While this all makes for good television given how wrapped up Davis’ identity has been in false assumptions about her lineage, the cardinal issue remains. Why does this matter? Clearly, Davis has some black ancestry as well, and in a world where people like Davis didn’t push racial division for profit, none of this would matter.
Davis is one of the original figures behind the reparations movement. So, how exactly does that work? Does the white, slave-owning part of her write a check to the black part of her? In a world where we force people to pay for the sins of their forefathers, that ceases to be a joke and becomes a valid question.

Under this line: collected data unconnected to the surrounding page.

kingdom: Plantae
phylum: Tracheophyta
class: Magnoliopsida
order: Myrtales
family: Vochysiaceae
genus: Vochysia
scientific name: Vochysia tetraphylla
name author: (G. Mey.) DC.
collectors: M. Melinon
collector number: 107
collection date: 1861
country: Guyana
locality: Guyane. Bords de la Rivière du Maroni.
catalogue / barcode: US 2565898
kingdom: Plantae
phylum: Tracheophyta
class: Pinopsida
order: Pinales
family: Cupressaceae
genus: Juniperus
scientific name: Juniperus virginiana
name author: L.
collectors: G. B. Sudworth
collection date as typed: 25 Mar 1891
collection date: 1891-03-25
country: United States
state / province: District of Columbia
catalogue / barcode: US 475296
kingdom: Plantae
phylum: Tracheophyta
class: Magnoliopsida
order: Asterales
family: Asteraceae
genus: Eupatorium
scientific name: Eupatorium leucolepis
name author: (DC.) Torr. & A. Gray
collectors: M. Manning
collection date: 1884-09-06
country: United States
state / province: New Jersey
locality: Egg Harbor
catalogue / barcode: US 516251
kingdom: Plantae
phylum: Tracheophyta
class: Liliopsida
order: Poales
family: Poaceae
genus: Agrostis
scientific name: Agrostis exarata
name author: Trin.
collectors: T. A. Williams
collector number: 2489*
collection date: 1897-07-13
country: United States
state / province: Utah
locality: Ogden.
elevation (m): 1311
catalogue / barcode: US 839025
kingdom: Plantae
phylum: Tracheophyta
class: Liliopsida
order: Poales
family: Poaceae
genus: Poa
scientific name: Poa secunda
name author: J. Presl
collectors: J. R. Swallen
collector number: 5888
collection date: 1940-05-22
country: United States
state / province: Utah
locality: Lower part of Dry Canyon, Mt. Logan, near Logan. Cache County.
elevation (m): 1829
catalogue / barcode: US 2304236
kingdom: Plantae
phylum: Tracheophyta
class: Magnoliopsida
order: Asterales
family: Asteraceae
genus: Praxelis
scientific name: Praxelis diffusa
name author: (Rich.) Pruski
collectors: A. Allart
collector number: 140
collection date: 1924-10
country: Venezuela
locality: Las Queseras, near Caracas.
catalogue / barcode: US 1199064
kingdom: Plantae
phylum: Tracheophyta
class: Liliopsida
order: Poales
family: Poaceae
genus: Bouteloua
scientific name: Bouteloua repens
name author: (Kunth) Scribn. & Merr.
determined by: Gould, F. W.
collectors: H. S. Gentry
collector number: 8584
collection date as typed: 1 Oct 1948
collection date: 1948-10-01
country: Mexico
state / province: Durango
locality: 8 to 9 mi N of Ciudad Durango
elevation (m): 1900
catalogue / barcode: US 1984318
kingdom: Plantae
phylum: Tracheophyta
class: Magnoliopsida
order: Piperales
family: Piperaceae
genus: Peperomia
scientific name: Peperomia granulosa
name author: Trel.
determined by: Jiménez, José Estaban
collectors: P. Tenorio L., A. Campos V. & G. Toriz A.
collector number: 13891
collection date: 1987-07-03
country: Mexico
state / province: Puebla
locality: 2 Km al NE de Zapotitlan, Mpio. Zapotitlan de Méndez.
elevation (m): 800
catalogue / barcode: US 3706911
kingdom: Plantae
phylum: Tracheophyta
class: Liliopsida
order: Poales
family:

The point here is not to deny that Davis has faced racial discrimination in her life, though, I think joining the black power movement and becoming a terrorist (after the Civil Rights Act) was the wrong way to handle it. Rather, the point is to show that when you start trying to assign collective guilt to present generations based on the actions of past generations, things get complicated very fast–and those types of complications are repeated in the ancestry of millions upon millions of Americans.